_Instructions for the task_: In the entries that follow, find the line containing "Все эти проблемы можно разрешить, если знать", then output exactly every line from the first through that one.

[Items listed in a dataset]
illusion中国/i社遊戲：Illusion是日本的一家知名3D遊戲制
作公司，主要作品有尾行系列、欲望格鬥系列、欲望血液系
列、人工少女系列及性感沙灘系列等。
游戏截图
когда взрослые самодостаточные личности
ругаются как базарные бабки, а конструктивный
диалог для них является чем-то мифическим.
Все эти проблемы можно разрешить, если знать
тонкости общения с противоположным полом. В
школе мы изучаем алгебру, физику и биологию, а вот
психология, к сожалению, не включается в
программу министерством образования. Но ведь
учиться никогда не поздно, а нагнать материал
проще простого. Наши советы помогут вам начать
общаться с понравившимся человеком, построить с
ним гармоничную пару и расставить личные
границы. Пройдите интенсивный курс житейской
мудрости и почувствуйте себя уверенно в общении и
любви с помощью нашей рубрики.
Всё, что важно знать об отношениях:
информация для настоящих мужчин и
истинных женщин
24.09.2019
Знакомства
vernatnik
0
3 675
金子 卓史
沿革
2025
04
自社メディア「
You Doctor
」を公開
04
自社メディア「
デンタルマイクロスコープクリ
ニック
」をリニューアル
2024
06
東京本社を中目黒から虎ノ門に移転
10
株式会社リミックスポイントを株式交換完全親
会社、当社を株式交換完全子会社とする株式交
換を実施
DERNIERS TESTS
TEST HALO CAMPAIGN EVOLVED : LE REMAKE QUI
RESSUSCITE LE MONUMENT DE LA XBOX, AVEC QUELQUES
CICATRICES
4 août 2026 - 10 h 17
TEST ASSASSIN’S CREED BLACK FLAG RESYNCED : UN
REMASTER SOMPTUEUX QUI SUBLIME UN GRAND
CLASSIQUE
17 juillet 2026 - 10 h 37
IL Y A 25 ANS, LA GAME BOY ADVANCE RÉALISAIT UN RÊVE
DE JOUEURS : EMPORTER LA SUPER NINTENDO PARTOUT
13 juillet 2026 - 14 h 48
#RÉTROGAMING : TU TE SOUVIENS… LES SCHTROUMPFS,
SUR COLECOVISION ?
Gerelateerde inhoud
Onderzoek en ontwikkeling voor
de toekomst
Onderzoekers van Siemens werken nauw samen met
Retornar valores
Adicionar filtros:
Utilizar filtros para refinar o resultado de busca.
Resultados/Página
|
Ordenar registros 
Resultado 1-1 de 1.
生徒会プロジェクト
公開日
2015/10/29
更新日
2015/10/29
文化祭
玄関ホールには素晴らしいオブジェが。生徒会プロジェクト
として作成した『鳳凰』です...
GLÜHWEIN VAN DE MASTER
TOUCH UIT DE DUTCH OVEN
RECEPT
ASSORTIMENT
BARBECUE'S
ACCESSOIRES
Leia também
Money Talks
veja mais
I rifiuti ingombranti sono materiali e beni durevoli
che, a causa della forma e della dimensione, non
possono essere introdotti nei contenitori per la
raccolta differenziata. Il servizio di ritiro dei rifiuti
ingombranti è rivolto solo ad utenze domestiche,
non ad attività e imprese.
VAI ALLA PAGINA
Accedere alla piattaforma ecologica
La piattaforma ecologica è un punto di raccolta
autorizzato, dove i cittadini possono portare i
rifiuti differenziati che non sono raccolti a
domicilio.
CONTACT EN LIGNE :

_Final answer_:
illusion中国/i社遊戲：Illusion是日本的一家知名3D遊戲制
作公司，主要作品有尾行系列、欲望格鬥系列、欲望血液系
列、人工少女系列及性感沙灘系列等。
游戏截图
когда взрослые самодостаточные личности
ругаются как базарные бабки, а конструктивный
диалог для них является чем-то мифическим.
Все эти проблемы можно разрешить, если знать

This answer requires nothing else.